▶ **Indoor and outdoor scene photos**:
━━━━

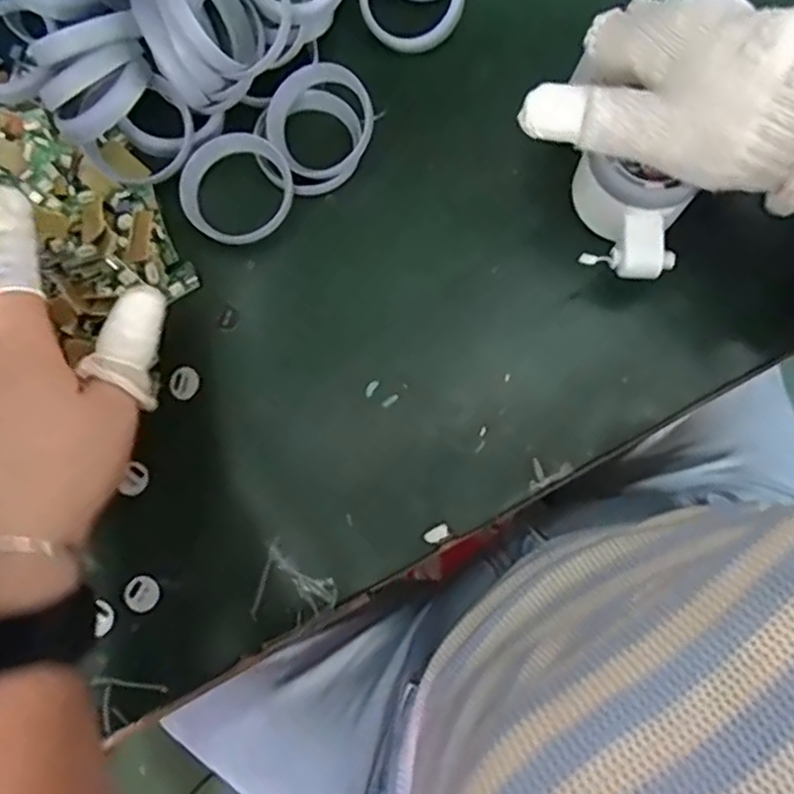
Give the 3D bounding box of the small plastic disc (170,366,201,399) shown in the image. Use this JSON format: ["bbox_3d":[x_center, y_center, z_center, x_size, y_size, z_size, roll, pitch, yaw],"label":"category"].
[{"bbox_3d":[-0.111,-0.007,0.358,0.015,0.004,0.016,0,79,1],"label":"small plastic disc"}]

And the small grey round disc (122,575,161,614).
[{"bbox_3d":[-0.127,0.098,0.340,0.017,0.004,0.018,0,79,1],"label":"small grey round disc"}]

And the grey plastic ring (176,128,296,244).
[{"bbox_3d":[-0.086,-0.112,0.370,0.059,0.013,0.055,0,79,1],"label":"grey plastic ring"}]

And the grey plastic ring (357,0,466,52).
[{"bbox_3d":[0.006,-0.225,0.383,0.062,0.010,0.057,29,105,8],"label":"grey plastic ring"}]

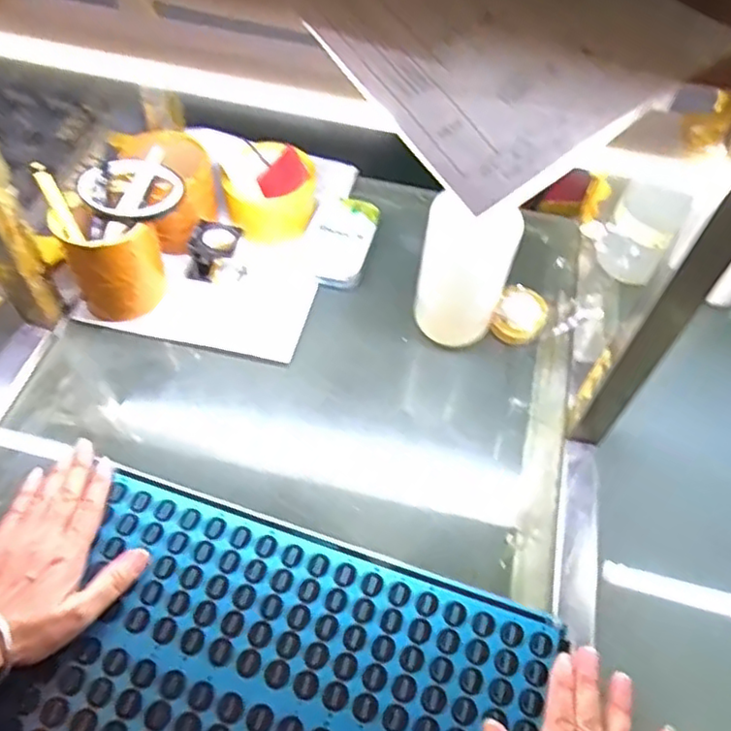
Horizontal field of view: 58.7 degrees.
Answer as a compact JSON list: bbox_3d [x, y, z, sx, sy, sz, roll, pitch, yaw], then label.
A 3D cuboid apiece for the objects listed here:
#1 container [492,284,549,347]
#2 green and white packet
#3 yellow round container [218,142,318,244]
[{"bbox_3d":[0.148,-0.045,0.625,0.046,0.040,0.048,2,54,-3],"label":"container"},{"bbox_3d":[-0.027,-0.129,0.670,0.065,0.021,0.111,15,55,5],"label":"green and white packet"},{"bbox_3d":[-0.098,-0.179,0.668,0.098,0.042,0.112,-4,55,-8],"label":"yellow round container"}]

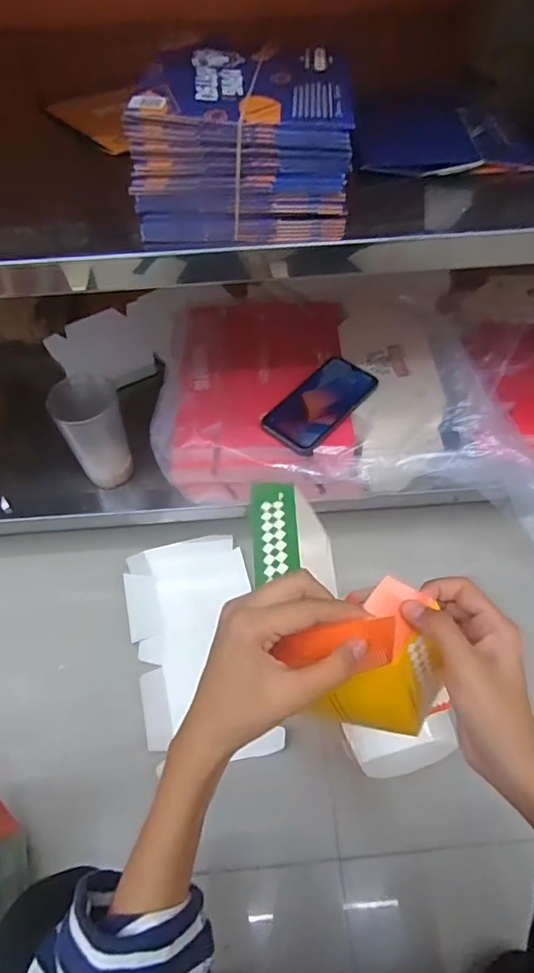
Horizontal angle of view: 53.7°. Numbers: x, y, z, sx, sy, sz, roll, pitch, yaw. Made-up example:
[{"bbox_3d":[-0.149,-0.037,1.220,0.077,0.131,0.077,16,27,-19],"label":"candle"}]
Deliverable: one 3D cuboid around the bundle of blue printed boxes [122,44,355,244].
[{"bbox_3d":[-0.017,-0.287,0.436,0.161,0.085,0.159,1,55,3],"label":"bundle of blue printed boxes"}]

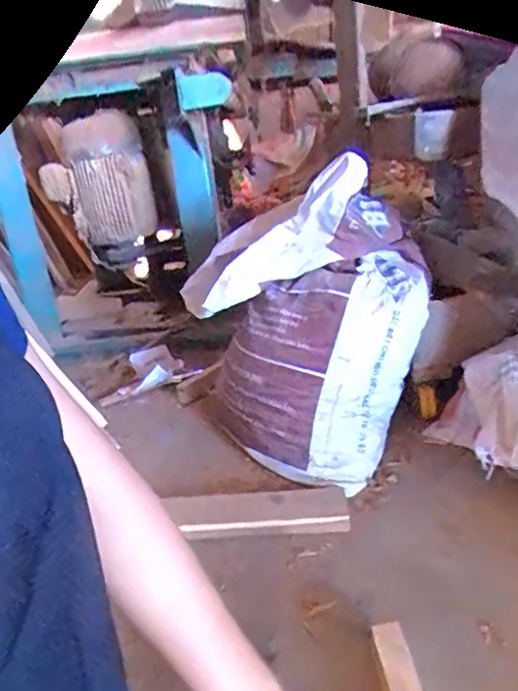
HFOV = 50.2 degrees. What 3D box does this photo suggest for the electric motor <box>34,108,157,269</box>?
[{"bbox_3d":[-0.428,-0.412,1.489,0.242,0.358,0.214,-6,20,5],"label":"electric motor"}]

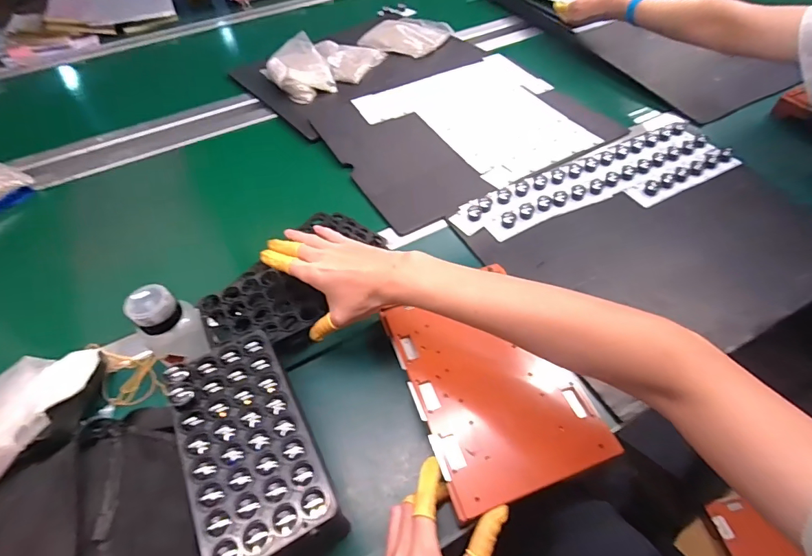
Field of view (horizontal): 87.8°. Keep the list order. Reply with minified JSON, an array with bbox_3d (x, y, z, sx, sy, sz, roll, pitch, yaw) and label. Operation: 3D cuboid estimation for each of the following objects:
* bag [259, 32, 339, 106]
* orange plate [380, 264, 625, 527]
[{"bbox_3d":[-0.225,-0.440,0.898,0.125,0.064,0.169,-24,55,-16],"label":"bag"},{"bbox_3d":[0.088,0.105,0.450,0.165,0.025,0.225,-18,53,-11],"label":"orange plate"}]

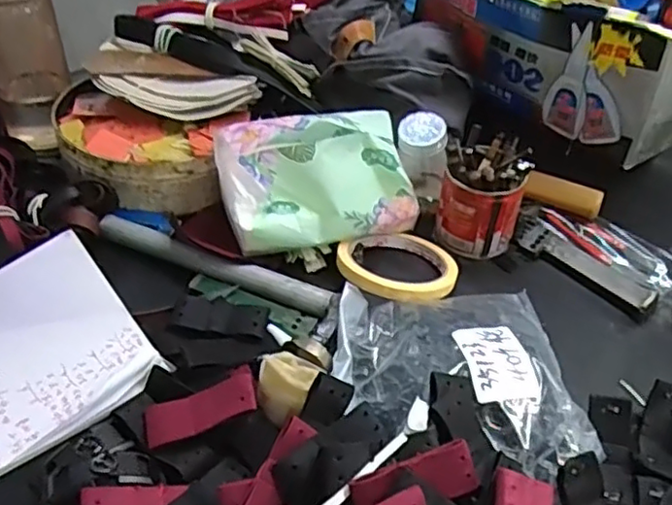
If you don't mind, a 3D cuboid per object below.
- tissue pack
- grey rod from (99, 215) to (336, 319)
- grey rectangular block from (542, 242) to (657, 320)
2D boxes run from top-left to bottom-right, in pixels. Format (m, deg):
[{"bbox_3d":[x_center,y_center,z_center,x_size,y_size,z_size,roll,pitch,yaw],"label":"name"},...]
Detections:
[{"bbox_3d":[-0.014,-0.061,0.513,0.154,0.072,0.084,-7,42,-12],"label":"tissue pack"},{"bbox_3d":[-0.093,0.008,0.498,0.199,0.015,0.021,19,44,17],"label":"grey rod"},{"bbox_3d":[0.209,0.018,0.519,0.021,0.017,0.092,-36,55,-29],"label":"grey rectangular block"}]

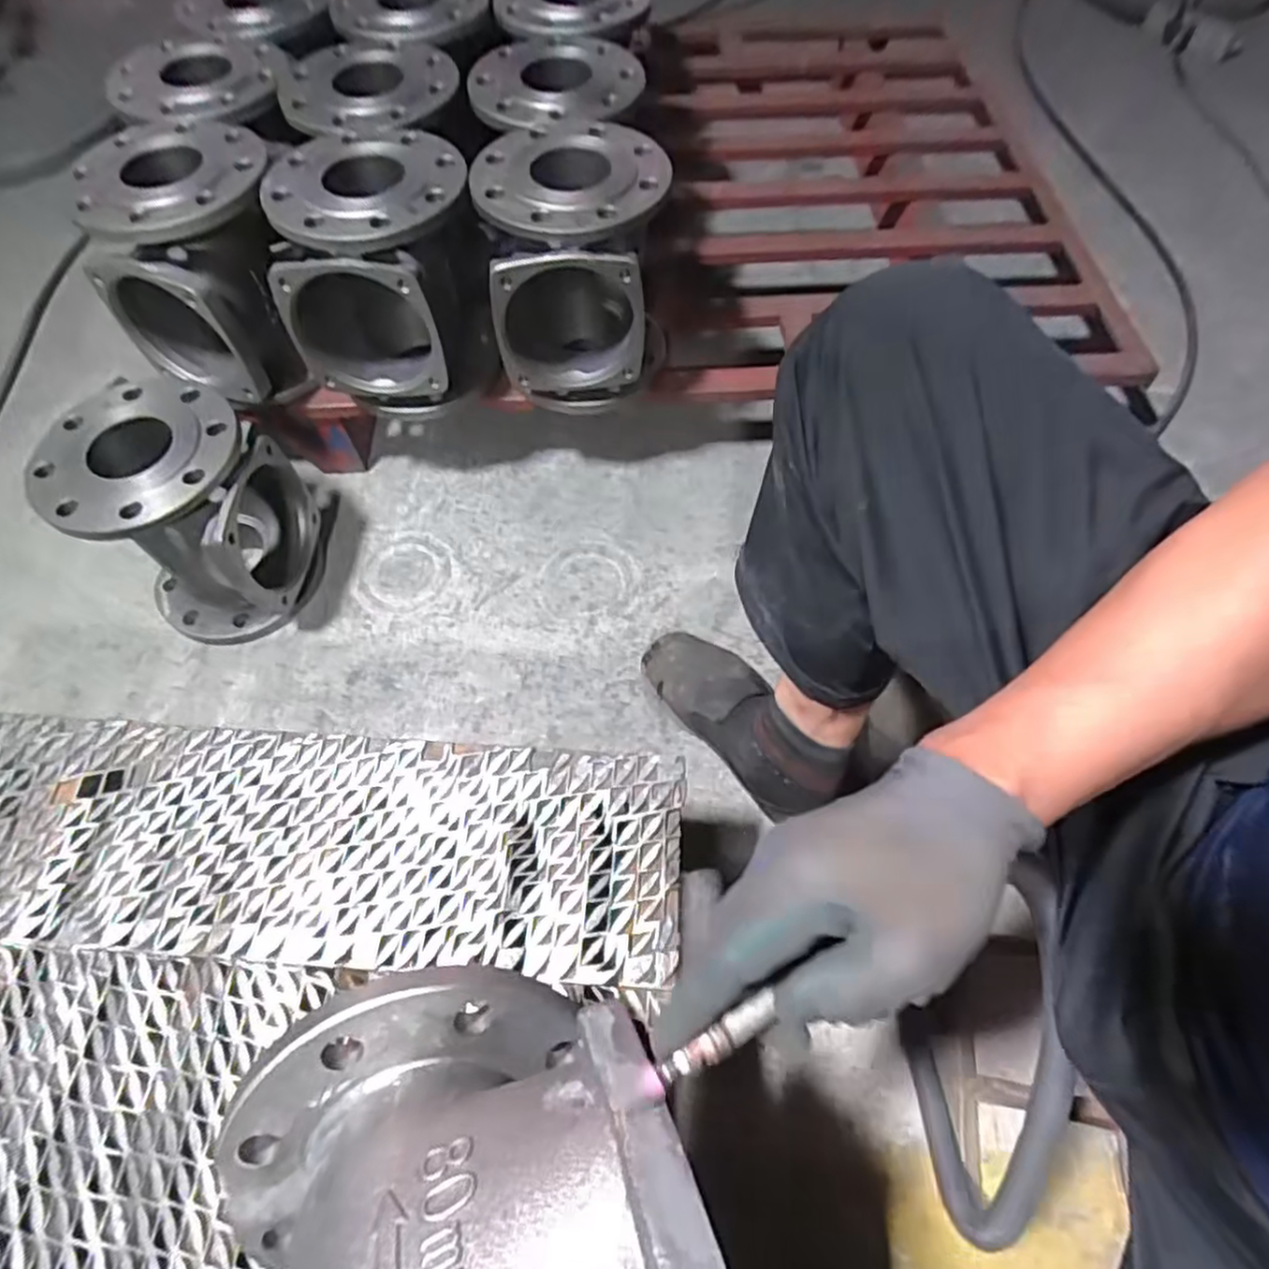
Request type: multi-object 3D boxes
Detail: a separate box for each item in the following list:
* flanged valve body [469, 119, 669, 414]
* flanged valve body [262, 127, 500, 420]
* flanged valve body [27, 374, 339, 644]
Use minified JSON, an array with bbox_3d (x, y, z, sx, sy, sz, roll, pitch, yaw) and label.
[{"bbox_3d":[-0.061,-0.389,0.776,0.179,0.230,0.183,-4,61,-1],"label":"flanged valve body"},{"bbox_3d":[-0.262,-0.384,0.781,0.188,0.233,0.193,0,61,1],"label":"flanged valve body"},{"bbox_3d":[-0.475,-0.133,0.782,0.190,0.234,0.210,1,61,1],"label":"flanged valve body"}]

━━━━

Look for the word "following". Copy out every line of the data that has it.

▶ **Response area**:
Field of view (horizontal): 87.8°. Keep the list order. Reply with minified JSON, an array with bbox_3d (x, y, z, sx, sy, sz, roll, pitch, yaw) and label. Operation: 3D cuboid estimation for each of the following objects:
Detail: a separate box for each item in the following list:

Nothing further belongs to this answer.